Europe et jeunesse

L’Union Européenne est aujourd’hui un outils d’instauration et d’harmonisation de droits. Encore faut-il que cette harmonisation se fasse vers le haut, et en respect des volontés des citoyens et citoyennes nationaux. Les normes européennes devant s’appliquer de manière obligatoire à chaque Etat membre, les politiques publiques impactent, de fait, le quotidien de chacun. L’exemple le plus flagrant reste les politiques budgétaires de rigueur imposées par l’Union Européenne, sous peine de sanction d’un Etat membre, qui conduisent les divers Gouvernement a baissé leurs dépenses publiques, voire à augmenter leurs recettes par le biais de prélèvements obligatoires. Dans l’éducation, cela s’illustre de manière assez simple, la restriction des dépenses conduit à avoir moins de moyens mis dans les établissements, dans le recrutement d’enseignant.e.s et de personnels, etc.

Si l’Union européenne s’est d’abord construite autour des questions économiques, monétaires et puis budgétaire, elle a également développer en son sein une forme de démocratie basée sur un suffrage universel direct. Faire que chaque citoyen.ne.s d’un Etat membre de l’UE puisse élire ses députés, devait permettre une meilleure implication de ces derniers et dernières dans l’institution, mais également de susciter un sentiment d’appartenance à l’Europe. Lors de son instauration, nombre de citoyen.ne.s, notamment de jeunes se sentaient européens et européennes, c

e sentiment s’est d’ailleurs accentué par des mécanismes de jumelage d’établissements scolaires, et par la mise en place du dispositif Erasmus. Pour autant, les diverses crises et  dettes des Etats, la rigueur budgétaire impliqué par l’Union européenne pour y remédier (notamment avec le fameux plafond de déficit de 3 % du PIB que les Etats), ou encore la crise migratoire n’ont eu pour effet que de faire monter l’extrême droite dans les pays européens, basés sur de l’euroscepticisme. Pour la première fois depuis plus années, l’Union Européenne doit craindre une représentativité du fascisme montante au sein de son Parlement.
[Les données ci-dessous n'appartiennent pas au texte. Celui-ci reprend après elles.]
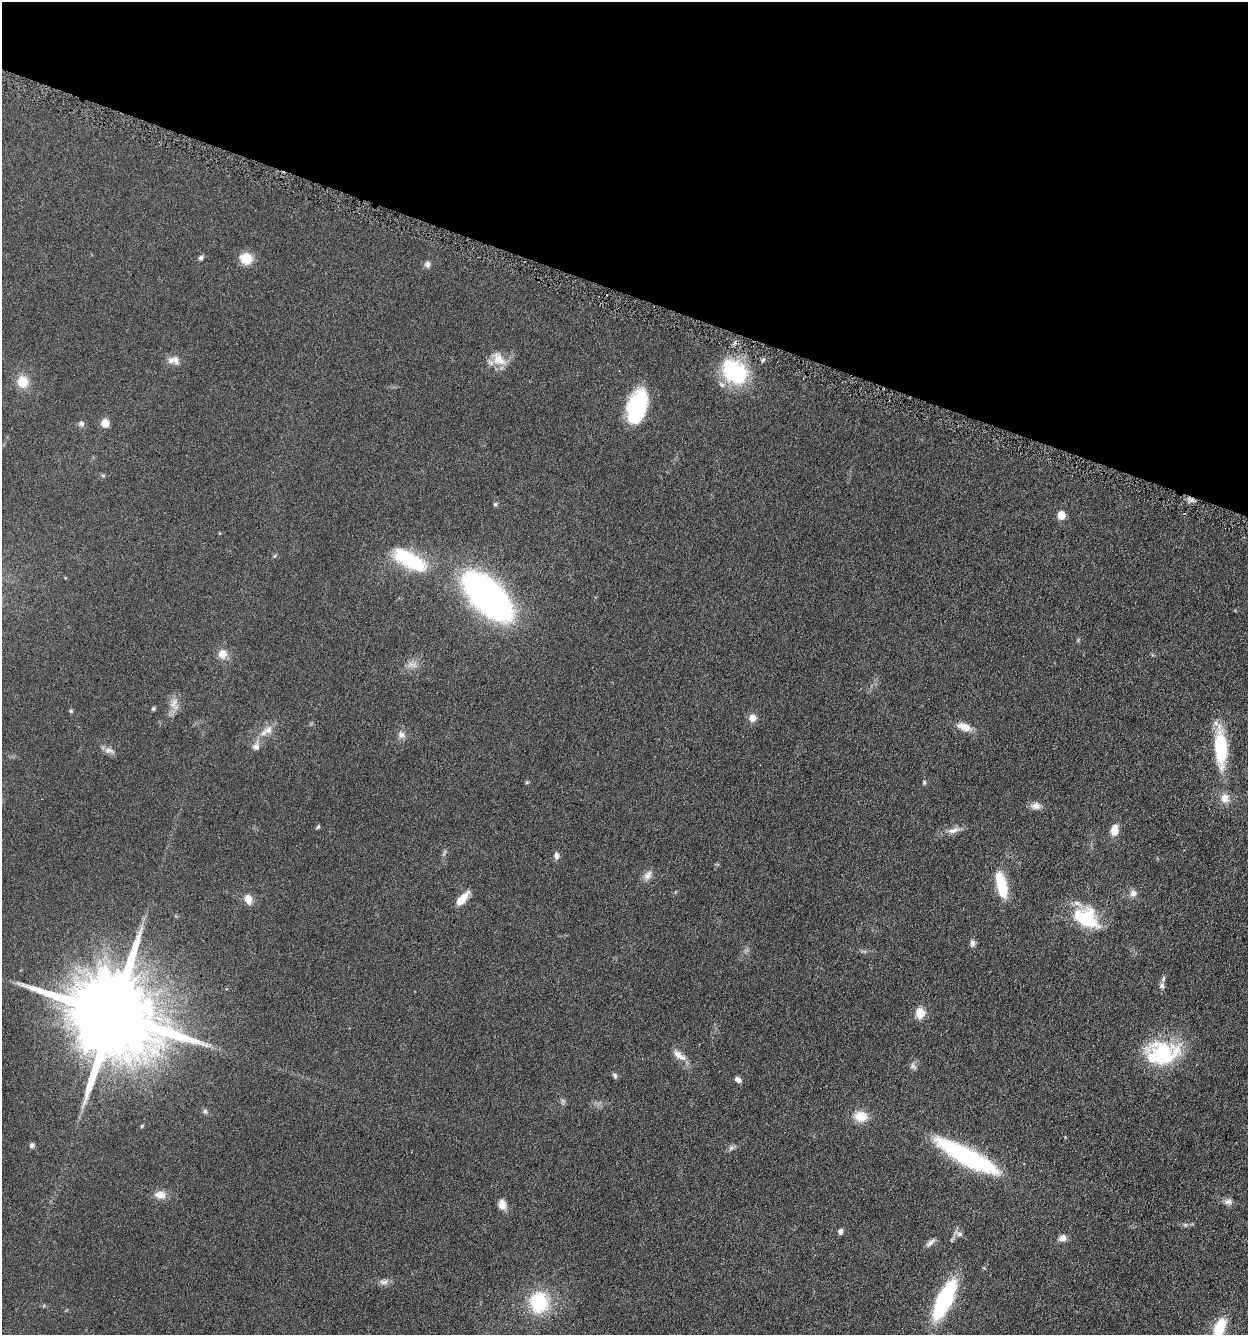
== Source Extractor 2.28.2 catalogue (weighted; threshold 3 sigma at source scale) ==
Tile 2 of 4 x 4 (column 2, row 1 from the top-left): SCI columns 1508-2753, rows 4007-5339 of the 5376 x 5350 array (HDU 1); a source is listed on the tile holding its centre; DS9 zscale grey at full resolution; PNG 1250 x 1337 px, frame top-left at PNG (2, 2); no overlay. Shown black and unused: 22% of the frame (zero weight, under 3 of 6 exposures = <1% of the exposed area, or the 3 px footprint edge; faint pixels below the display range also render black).
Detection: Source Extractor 2.28.2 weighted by HDU 2 'WHT'; one run over the whole footprint, this tile lists its part. Background 0.0957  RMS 0.0067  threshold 0.0276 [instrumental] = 3 sigma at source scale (4.09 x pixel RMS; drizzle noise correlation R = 1.36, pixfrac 0.8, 0.05/0.05 arcsec/px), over >= 5 px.
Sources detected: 73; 2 too faint to see at this stretch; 1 inside a brighter object's white glare — not listed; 3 inside a brighter listed object's ellipse — not listed separately; the other 67 listed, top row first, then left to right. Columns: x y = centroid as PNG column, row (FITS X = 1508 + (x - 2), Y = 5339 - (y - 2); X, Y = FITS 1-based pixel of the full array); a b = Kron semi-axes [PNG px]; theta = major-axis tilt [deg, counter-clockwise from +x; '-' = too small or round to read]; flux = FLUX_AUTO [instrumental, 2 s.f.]
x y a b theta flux
201 258 6 5 - 1.4
246 258 12 11 - 11
427 264 8 7 - 2.3
499 359 22 14 -53 9.7
174 360 18 10 -5 4.6
734 372 35 26 -38 42
23 382 17 15 -81 9.5
637 407 34 18 74 47
105 423 9 8 - 5
81 424 7 7 - 1.9
103 475 6 4 -1 0.82
495 504 6 6 - 0.94
1061 515 5 5 - 17
409 560 39 15 -29 42
488 596 37 17 -46 330
222 654 8 7 - 8
412 665 16 8 -7 3.8
174 703 17 10 66 5.5
153 709 5 4 - 0.87
71 711 5 5 - 0.8
753 718 8 8 - 4.8
964 727 20 9 -19 6.6
268 730 12 11 - 5.1
401 735 11 9 -8 3
256 746 12 9 79 3.5
1221 747 48 14 -87 34
109 750 14 8 -13 3.2
924 783 6 4 75 0.86
1225 798 13 12 - 5.3
1036 806 13 9 3 3.5
318 827 6 4 62 0.81
953 830 18 8 16 4.3
1114 830 11 7 80 7.8
444 853 11 3 61 1
556 856 9 6 -82 2.6
648 875 14 9 55 3.7
1001 885 27 10 -77 23
1133 893 9 9 - 2.8
248 899 12 9 -76 5.3
462 899 19 7 49 8.7
1086 918 31 21 -30 32
972 943 9 7 87 1.9
1162 986 8 6 70 1.8
920 1013 12 10 88 7.5
113 1015 29 21 -22 12000
1162 1052 38 26 -44 37
679 1055 22 8 -37 5.8
913 1066 11 7 -45 1.9
615 1076 8 5 -62 1.3
738 1080 8 6 -38 2.4
205 1111 7 6 - 1.3
861 1116 16 12 -4 10
142 1126 4 4 - 0.71
32 1145 7 6 - 1.6
967 1157 63 15 -28 89
160 1195 15 10 -3 5.6
1228 1202 11 9 2 2.7
502 1204 12 9 -75 4.3
1185 1225 6 5 - 1.1
840 1231 6 5 - 2.1
959 1234 12 7 -33 2.5
1062 1238 9 7 15 3.8
930 1243 15 6 39 2.4
384 1282 13 7 3 2.8
944 1299 30 10 64 95
539 1302 20 18 -87 37
1219 1328 24 12 67 18
Isophote crosses this tile's border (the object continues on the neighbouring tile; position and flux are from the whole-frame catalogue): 1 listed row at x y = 1219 1328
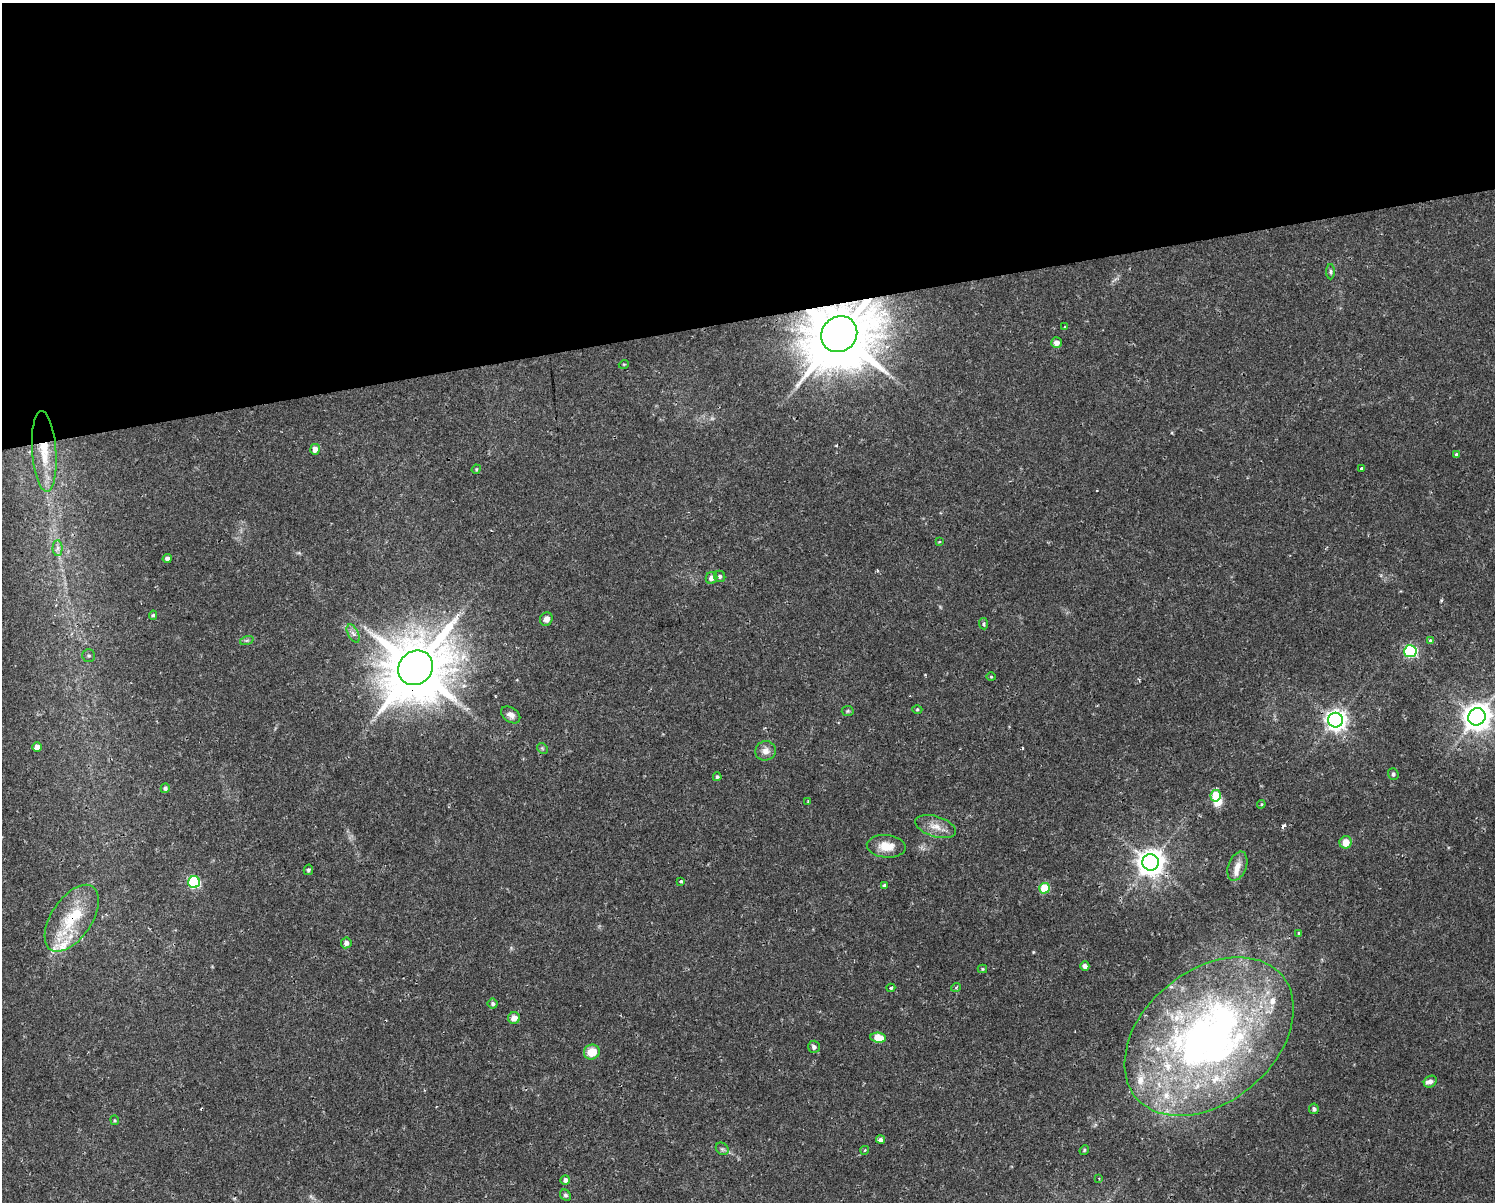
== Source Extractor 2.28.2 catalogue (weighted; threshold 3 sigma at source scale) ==
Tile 2 of 3 x 4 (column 2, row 1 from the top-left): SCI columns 1561-3053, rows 3600-4799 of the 4573 x 4799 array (HDU 1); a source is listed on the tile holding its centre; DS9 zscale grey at full resolution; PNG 1497 x 1204 px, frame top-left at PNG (2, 3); each listed source drawn as its Kron ellipse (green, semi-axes under 4 px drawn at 4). Shown black and unused: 26% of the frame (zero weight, under 2 of 3 exposures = <1% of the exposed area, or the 3 px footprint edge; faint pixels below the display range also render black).
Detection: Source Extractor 2.28.2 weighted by HDU 2 'WHT'; one run over the whole footprint, this tile lists its part. Background 0.0342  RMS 0.0031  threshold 0.0142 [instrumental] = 3 sigma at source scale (4.5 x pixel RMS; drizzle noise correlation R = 1.50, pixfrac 1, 0.0396/0.0396 arcsec/px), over >= 5 px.
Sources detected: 88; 1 too faint to see at this stretch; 1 inside a brighter object's white glare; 3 cosmic-ray / hot-pixel residue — neither listed nor drawn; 11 inside a brighter listed object's ellipse — not listed separately; the other 72 listed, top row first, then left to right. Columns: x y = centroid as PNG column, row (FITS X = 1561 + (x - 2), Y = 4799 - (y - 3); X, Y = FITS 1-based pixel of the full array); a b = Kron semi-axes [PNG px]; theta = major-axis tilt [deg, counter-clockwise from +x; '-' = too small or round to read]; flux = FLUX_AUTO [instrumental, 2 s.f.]
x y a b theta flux
1330 272 7 4 -90 0.57
1065 327 4 2 - 0.23
839 334 19 17 44 3000
1056 343 5 5 - 1.8
624 364 5 3 - 0.25
315 449 5 4 - 2.6
44 451 40 12 -86 10
1456 455 4 4 - 0.67
476 469 5 4 - 0.34
1361 469 3 3 - 1.6
939 541 4 3 - 0.42
58 548 7 5 88 1
167 559 4 4 - 0.82
720 576 6 5 - 0.77
712 578 6 5 - 1.8
153 615 5 4 - 0.49
546 619 7 6 - 1.7
984 624 5 4 - 0.59
353 633 10 5 -63 1.1
247 640 7 4 19 0.53
1430 641 4 3 - 1.2
1410 651 6 6 - 42
89 655 6 6 - 0.65
415 668 18 16 45 2500
991 677 4 4 - 0.34
917 709 5 3 - 0.32
848 711 6 5 - 0.48
511 715 10 7 -36 1.6
1477 717 9 8 - 410
1336 720 7 7 - 210
37 747 5 4 - 2.5
542 748 6 4 -45 0.49
765 751 10 9 - 2.2
1393 774 6 5 - 0.65
717 777 4 4 - 0.55
165 788 5 4 - 0.76
1216 796 6 5 - 12
808 801 3 2 - 0.25
1261 804 4 4 - 0.39
936 827 21 10 -17 3.6
1346 842 6 6 - 3.8
886 846 19 11 -5 5.1
1151 862 8 8 - 370
1237 866 15 9 69 2.9
308 870 5 4 - 0.58
681 881 4 3 - 0.58
194 882 6 6 - 29
884 885 3 3 - 0.69
1044 888 5 5 - 12
72 918 38 20 56 16
1299 933 3 3 - 0.42
346 943 5 5 - 1.3
1085 966 5 4 - 1.4
982 969 5 4 - 0.34
956 987 5 3 - 0.36
891 988 4 3 - 0.43
493 1004 5 5 - 0.68
514 1018 6 6 - 2.7
1209 1037 95 66 40 200
878 1038 7 5 -8 7.7
814 1047 6 6 - 0.91
592 1052 8 7 - 6
1430 1082 7 5 34 1.1
1314 1109 5 5 - 0.77
115 1120 5 3 - 0.33
880 1140 4 3 - 2.7
722 1149 7 5 -45 0.72
865 1150 4 3 - 0.28
1084 1150 5 4 - 0.4
1099 1178 3 3 - 0.31
565 1180 5 4 - 1.1
565 1195 6 5 - 0.63
Overlapping masked pixels (flux is a lower limit): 4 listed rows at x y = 839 334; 44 451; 415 668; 72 918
Alors comment dans cette tension politique et démocratique, pouvons-nous intervenir, en tant que génération qui n’a connu que l’Union européenne et ses diverses crises, pour porter un projet d’avenir de l’Institution ? Il est en effet aisé de constater que la jeunesse prends une part faible dans la construction européenne et que la consultation des jeunes est absente, ou presque. Les événements organisés avec la jeunesse, notamment dans le Parlement Européen des Jeunes sont de bonnes initiatives mais n’ont pas de réelles influence sur les instances. Pour autant, si l’Union Européenne doit continuer d’exister, il est important que cela se fasse, non pas seulement selon la volonté de quelques responsables d’Etat, ni selon la volonté des voies de contestations émergents par l’extrême droite, mais bien par une meilleure représentativité des peuples, et notamment des jeunes. En tant que lycéen.ne.s européen.ne.s nous sommes traversés par les mêmes maux, issus des crises budgétaires et démocratiques, mais également par les mêmes volontés, celles de pouvoir décider de notre avenir, de vivre dans une société plus juste et égalitaire, d’améliorer nos conditions de vie et d’études, etc. Il est donc important que nous puissions, constituer une instance de rencontre des différentes instances de la démocratie lycéenne pour porter des revendications communes et encourager les directions de l’Union à intégrer une meilleure consultations des concerné.e.s, dans leur logiciel de prise de décisions.